**TASK TO COMPLETE**
Copy the items verbatim from the beginning through the line containing "var sketch = newSketch(context, id", and stop there.

----------------

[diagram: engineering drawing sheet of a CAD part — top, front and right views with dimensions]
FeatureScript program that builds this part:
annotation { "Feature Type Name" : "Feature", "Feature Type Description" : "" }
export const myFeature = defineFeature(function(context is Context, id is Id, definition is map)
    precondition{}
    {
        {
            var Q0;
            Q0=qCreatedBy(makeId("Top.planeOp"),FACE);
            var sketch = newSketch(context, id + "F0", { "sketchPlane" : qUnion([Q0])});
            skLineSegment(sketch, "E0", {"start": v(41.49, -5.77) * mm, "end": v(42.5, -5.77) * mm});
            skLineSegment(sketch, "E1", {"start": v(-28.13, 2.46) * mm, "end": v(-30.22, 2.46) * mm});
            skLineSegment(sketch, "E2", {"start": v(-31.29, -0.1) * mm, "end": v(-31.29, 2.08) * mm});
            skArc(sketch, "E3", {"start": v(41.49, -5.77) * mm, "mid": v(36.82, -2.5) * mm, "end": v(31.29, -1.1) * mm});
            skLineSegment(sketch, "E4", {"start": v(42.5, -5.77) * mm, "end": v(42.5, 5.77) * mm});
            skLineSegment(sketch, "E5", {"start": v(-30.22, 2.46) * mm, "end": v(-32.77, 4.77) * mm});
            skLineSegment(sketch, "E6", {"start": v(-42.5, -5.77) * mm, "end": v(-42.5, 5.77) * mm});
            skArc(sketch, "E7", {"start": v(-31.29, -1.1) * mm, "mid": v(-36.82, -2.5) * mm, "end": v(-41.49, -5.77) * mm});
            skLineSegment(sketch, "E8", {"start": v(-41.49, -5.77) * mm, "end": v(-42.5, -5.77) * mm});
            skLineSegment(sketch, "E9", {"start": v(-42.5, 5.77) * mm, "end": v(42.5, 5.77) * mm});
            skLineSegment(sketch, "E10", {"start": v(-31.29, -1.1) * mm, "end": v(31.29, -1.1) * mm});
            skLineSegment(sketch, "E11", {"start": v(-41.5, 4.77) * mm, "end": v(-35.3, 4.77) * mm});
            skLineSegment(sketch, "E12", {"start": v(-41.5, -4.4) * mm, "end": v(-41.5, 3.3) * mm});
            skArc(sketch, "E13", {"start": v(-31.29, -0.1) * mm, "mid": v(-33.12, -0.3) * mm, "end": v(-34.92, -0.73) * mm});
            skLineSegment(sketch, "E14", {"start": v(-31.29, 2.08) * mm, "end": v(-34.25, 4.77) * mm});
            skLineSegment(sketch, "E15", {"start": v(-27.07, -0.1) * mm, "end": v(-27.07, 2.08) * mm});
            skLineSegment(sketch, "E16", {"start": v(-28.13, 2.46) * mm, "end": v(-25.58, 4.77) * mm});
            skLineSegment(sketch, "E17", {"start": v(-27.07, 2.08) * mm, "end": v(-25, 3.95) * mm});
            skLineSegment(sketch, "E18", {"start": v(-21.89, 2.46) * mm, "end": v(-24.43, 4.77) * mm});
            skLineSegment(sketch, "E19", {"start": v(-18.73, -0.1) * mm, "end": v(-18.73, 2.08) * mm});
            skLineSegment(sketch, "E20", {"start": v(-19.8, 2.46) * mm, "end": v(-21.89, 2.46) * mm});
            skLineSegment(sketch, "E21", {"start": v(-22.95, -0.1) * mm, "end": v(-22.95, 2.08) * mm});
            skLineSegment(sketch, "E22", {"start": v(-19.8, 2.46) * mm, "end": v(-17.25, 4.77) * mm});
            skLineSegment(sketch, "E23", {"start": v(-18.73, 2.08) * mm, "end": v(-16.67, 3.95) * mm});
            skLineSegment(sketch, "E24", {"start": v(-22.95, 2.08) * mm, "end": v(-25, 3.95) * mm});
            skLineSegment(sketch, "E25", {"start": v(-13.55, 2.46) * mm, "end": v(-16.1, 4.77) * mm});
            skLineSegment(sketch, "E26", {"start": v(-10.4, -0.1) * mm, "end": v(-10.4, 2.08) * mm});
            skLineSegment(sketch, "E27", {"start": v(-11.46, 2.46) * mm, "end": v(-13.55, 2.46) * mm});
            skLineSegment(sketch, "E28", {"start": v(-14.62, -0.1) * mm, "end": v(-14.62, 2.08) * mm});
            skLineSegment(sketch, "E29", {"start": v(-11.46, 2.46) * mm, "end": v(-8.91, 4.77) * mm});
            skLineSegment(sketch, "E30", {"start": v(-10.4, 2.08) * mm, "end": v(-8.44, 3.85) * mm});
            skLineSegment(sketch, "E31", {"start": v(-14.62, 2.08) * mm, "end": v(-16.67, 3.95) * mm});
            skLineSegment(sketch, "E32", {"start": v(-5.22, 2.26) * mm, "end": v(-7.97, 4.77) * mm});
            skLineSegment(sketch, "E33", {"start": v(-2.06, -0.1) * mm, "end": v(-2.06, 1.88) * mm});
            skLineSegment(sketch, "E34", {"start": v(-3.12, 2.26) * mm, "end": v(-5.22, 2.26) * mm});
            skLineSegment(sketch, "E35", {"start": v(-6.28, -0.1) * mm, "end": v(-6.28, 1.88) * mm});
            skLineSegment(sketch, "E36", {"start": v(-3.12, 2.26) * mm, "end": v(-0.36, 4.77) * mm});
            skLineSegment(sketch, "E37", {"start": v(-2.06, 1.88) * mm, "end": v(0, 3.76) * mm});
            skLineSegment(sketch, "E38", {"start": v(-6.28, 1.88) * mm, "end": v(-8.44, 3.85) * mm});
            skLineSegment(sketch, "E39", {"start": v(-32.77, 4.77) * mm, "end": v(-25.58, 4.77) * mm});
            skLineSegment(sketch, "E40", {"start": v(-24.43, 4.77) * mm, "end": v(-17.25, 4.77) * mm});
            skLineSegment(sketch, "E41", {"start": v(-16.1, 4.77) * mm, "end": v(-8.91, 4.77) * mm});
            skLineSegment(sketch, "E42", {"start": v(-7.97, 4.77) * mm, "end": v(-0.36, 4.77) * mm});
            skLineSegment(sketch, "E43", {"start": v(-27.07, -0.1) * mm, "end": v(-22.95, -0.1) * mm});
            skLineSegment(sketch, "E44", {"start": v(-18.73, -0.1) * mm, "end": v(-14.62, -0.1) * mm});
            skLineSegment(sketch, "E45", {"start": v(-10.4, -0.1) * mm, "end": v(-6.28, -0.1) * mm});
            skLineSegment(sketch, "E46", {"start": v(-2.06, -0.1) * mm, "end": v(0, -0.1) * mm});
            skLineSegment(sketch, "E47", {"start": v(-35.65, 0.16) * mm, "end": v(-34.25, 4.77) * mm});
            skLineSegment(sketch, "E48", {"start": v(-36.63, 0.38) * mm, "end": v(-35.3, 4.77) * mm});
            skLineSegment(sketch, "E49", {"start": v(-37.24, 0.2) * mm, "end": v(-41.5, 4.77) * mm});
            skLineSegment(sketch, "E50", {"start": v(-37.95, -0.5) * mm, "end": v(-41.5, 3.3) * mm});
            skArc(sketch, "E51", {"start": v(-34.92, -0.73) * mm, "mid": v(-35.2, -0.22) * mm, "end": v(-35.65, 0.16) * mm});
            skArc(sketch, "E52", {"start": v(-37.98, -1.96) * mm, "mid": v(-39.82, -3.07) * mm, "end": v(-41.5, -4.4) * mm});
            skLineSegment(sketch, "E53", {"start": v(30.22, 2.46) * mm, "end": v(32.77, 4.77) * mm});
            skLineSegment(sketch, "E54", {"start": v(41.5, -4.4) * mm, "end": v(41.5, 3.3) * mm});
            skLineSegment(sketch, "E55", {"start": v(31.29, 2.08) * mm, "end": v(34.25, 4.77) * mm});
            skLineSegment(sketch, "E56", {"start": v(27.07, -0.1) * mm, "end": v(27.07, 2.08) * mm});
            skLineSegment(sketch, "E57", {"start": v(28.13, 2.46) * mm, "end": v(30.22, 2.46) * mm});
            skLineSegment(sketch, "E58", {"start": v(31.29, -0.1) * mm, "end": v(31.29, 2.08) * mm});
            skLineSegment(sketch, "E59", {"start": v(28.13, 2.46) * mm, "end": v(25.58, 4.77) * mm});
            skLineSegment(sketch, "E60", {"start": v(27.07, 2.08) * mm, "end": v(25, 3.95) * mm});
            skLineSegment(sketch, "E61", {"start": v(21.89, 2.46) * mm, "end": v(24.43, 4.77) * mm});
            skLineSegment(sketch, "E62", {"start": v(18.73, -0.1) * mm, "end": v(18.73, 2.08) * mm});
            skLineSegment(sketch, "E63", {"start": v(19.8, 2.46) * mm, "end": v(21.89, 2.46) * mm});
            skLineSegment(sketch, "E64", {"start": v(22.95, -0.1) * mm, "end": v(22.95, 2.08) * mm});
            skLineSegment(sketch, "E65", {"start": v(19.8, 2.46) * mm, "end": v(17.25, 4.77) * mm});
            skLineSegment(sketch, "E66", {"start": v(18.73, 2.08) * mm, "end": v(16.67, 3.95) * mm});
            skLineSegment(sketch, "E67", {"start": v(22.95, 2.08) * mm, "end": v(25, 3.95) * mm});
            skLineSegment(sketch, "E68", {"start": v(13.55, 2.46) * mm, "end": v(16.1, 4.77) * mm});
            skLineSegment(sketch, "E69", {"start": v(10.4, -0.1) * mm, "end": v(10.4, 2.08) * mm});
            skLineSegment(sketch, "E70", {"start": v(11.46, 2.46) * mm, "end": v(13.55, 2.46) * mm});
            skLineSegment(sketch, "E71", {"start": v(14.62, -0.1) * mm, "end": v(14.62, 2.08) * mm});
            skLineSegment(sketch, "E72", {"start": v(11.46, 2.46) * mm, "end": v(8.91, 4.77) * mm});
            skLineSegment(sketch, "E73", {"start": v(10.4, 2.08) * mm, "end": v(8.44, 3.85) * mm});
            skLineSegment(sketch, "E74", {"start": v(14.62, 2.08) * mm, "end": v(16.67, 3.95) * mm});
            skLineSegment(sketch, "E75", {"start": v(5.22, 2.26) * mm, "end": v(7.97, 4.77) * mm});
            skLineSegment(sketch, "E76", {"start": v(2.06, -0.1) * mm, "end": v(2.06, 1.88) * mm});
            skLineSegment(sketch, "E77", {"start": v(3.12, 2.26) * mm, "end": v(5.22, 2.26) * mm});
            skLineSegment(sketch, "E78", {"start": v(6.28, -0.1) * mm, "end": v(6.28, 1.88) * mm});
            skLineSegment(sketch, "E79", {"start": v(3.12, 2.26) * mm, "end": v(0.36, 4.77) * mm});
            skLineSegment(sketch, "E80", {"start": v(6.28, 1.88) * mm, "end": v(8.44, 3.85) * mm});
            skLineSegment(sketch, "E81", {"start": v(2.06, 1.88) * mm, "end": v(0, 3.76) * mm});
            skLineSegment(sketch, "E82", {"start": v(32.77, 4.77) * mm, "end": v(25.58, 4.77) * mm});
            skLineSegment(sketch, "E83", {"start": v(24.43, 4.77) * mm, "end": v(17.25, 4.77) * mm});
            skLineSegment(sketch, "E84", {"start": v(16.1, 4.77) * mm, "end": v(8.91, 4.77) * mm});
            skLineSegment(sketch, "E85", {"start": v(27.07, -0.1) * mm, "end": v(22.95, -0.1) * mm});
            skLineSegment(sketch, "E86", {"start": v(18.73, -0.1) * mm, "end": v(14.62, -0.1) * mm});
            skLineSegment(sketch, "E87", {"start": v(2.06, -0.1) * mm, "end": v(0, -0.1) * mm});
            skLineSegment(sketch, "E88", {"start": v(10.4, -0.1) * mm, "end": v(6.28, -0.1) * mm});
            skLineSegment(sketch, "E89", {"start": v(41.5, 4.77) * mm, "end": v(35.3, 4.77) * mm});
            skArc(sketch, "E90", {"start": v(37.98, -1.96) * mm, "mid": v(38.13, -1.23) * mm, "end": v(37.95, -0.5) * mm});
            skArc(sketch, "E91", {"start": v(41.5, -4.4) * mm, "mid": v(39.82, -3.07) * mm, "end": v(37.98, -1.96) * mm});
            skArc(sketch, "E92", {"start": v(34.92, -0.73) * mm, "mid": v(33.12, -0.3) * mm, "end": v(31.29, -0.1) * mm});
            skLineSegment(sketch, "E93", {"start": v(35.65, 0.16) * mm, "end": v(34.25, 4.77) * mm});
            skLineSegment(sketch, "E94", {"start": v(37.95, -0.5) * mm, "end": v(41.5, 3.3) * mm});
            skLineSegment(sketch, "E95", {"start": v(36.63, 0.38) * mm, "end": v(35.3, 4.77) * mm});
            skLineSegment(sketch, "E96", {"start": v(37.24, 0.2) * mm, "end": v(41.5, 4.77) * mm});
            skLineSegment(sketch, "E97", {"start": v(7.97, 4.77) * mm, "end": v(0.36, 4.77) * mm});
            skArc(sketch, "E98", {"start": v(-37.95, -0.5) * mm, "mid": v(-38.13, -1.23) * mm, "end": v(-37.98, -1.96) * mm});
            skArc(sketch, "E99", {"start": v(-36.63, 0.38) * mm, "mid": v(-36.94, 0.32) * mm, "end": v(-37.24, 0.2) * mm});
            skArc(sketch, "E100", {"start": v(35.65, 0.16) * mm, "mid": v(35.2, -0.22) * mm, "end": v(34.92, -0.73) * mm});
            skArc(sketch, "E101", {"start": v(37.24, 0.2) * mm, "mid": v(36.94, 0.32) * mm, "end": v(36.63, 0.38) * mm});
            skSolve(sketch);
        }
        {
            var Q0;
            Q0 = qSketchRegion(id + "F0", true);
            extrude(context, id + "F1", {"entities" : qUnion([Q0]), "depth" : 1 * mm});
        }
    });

----------------

**FULL ANSWER**
[diagram: engineering drawing sheet of a CAD part — top, front and right views with dimensions]
FeatureScript program that builds this part:
annotation { "Feature Type Name" : "Feature", "Feature Type Description" : "" }
export const myFeature = defineFeature(function(context is Context, id is Id, definition is map)
    precondition{}
    {
        {
            var Q0;
            Q0=qCreatedBy(makeId("Top.planeOp"),FACE);
            var sketch = newSketch(context, id + "F0", { "sketchPlane" : qUnion([Q0])});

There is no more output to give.